Clearly something has to change – doing the same thing and expecting different results is Einstein’s definition of insanity and so the onus is on networks to bring this unseen value to the forefront of the discussion and make affiliate marketers reconsider the publishers they invest in.

The data’s evolved; time for affiliate programmes to follow

The release of new tools over 2014 and 2015, allowing marketers to understand the influence of publishers across all channels – in real time – and address the tracking issues posed by multi-device journeys, means it’s no longer acceptable to only look at your publishers on a last-click, cookie-tracked basis. 

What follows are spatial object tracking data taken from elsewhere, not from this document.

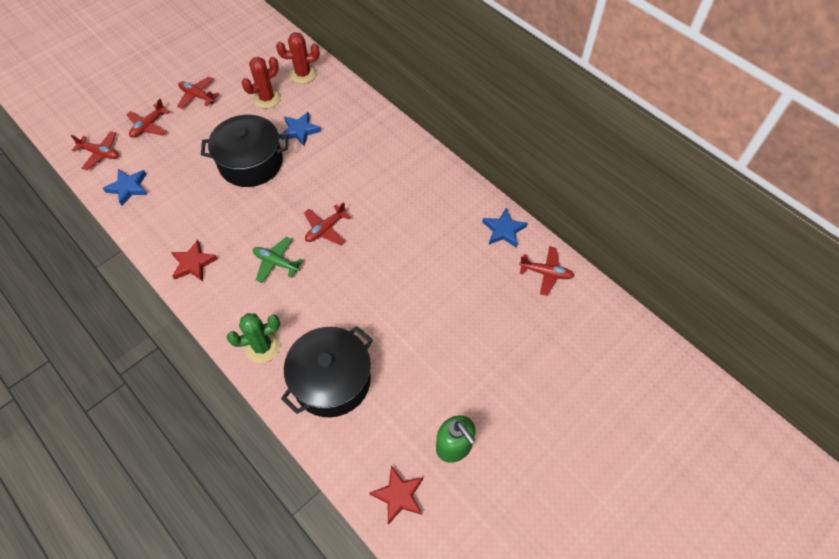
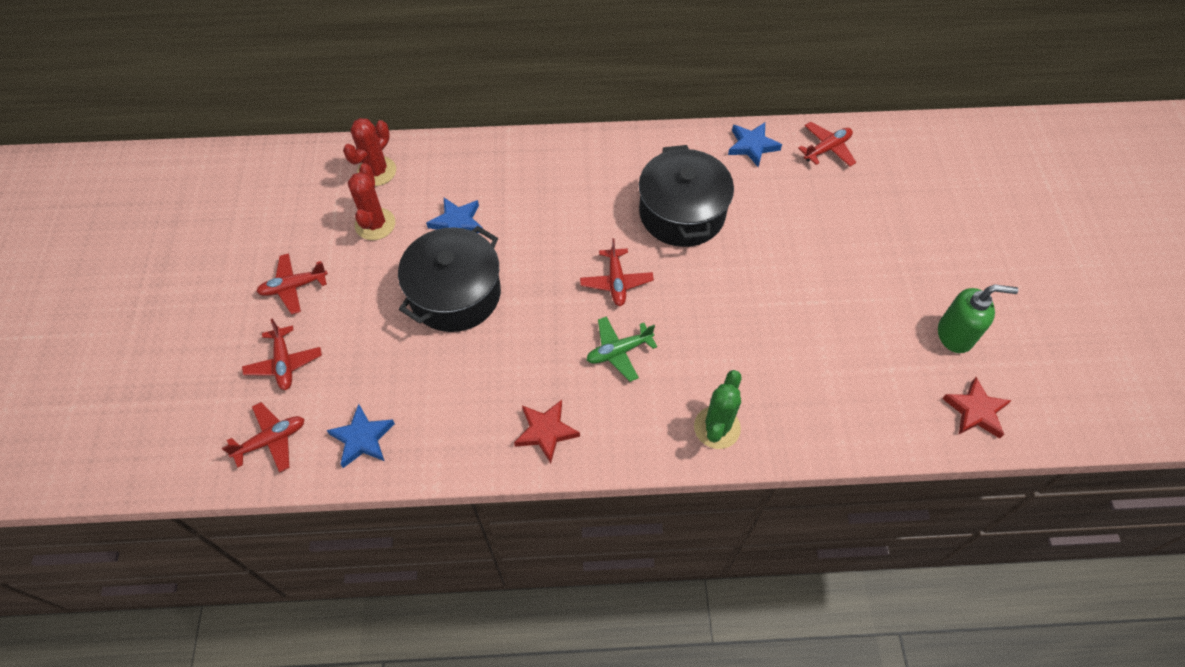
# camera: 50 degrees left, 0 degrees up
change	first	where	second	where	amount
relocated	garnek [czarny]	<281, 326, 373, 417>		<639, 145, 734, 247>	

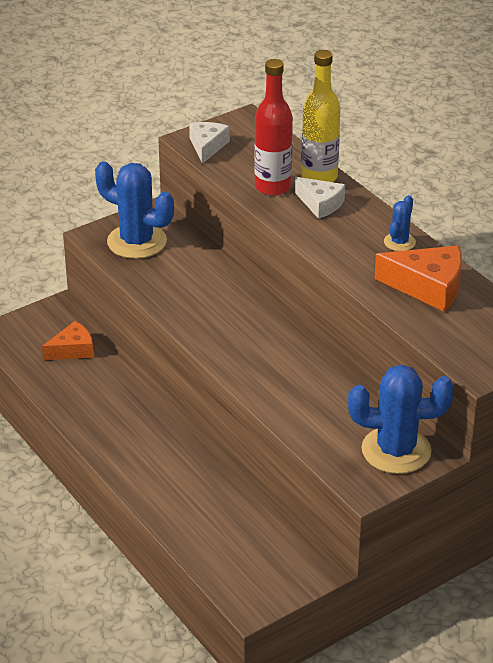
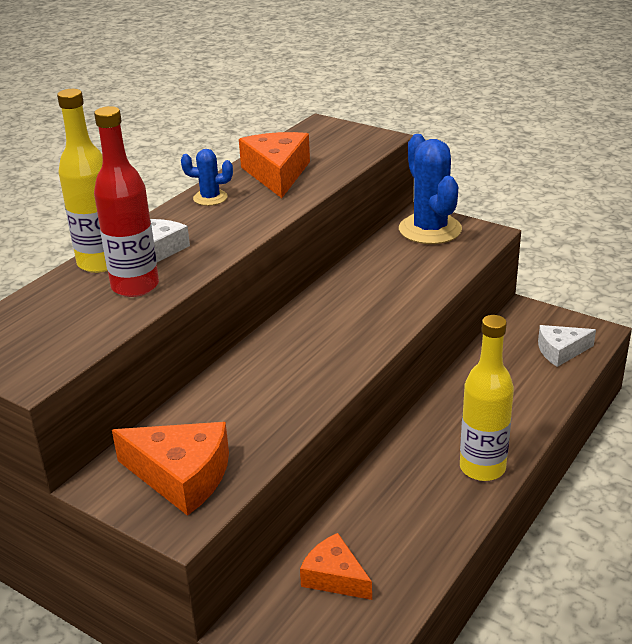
# camera: 110 degrees left, 5 degrees down
change	first	where	second	where	amount
exchanged	kaktus [niebieski]	<95, 161, 174, 259>	ser [pomarańczowy]	<112, 422, 229, 516>	
relocated	ser [biały]	<189, 122, 230, 164>		<538, 325, 596, 367>	
appeared			butelka [żółty]	<460, 315, 514, 481>	

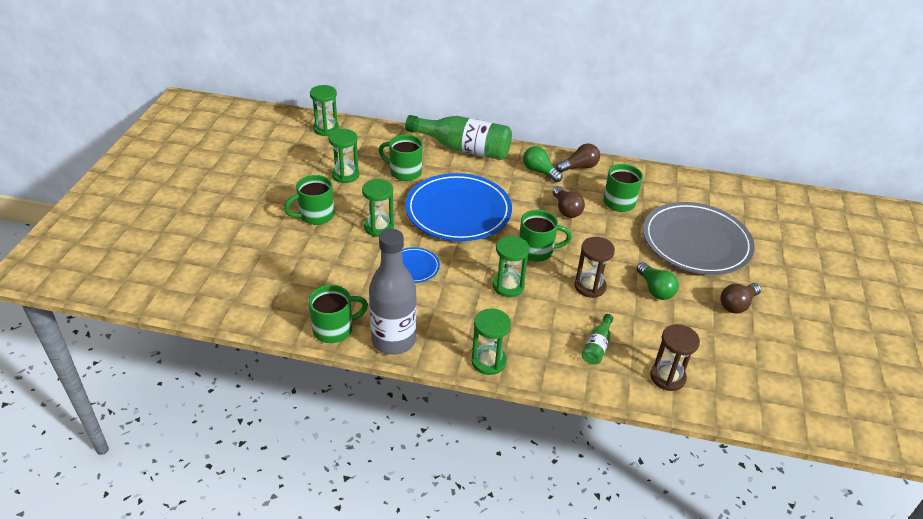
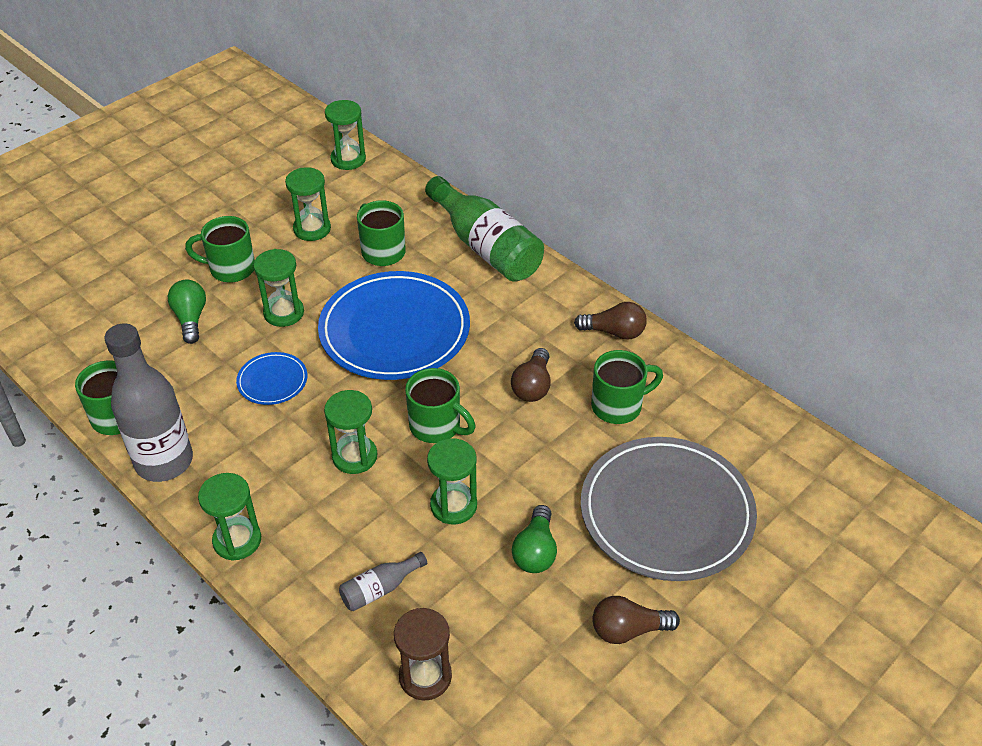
# camera: 35 degrees right, 5 degrees up
change	first	where	second	where	amount
relocated	żarówka [zielony]	<523, 146, 563, 182>		<168, 280, 206, 344>	
colour	klepsydra [brązowy]	<574, 237, 615, 298>	klepsydra [zielony]	<427, 438, 477, 525>	
colour	butelka [zielony]	<582, 314, 613, 364>	butelka [szary]	<339, 552, 427, 611>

If growing the long tail and reducing the reliance on the top partners is a key objective, we must reassess all the publishers we’re working with and invest accordingly. It’s not just that last-click, cookie-based analysis favours some publisher types over others; it’s that this one-click, one-device picture is increasingly less fit for purpose. 

What happens if affiliate marketers don’t reassess the publishers they invest in on the basis of their influence and continue with a complete last-click focus? Well, on an individual basis, not a lot.

Their programmes will remain the same in the short term but over time costs will rise as the dominant few continue to grow and rightly command higher rates. Competitors who do look beyond last click will capitalise on opportunities, whilst those who misunderstand influence suffer a declining ROI, a lack of new publishers and reduce future growth, all because they didn’t explore the data at their disposal. 

What happens on a wider level, if affiliate marketers do not reassess the publishers they invest in? The current trends continue; blogs and content sites struggle to monetise on a last-click basis and turn to AdSense, direct relationships and other monetisation models whilst the affiliate channel itself becomes increasingly reliant on the few and loses it’s much celebrated diversity. That would be the real loss.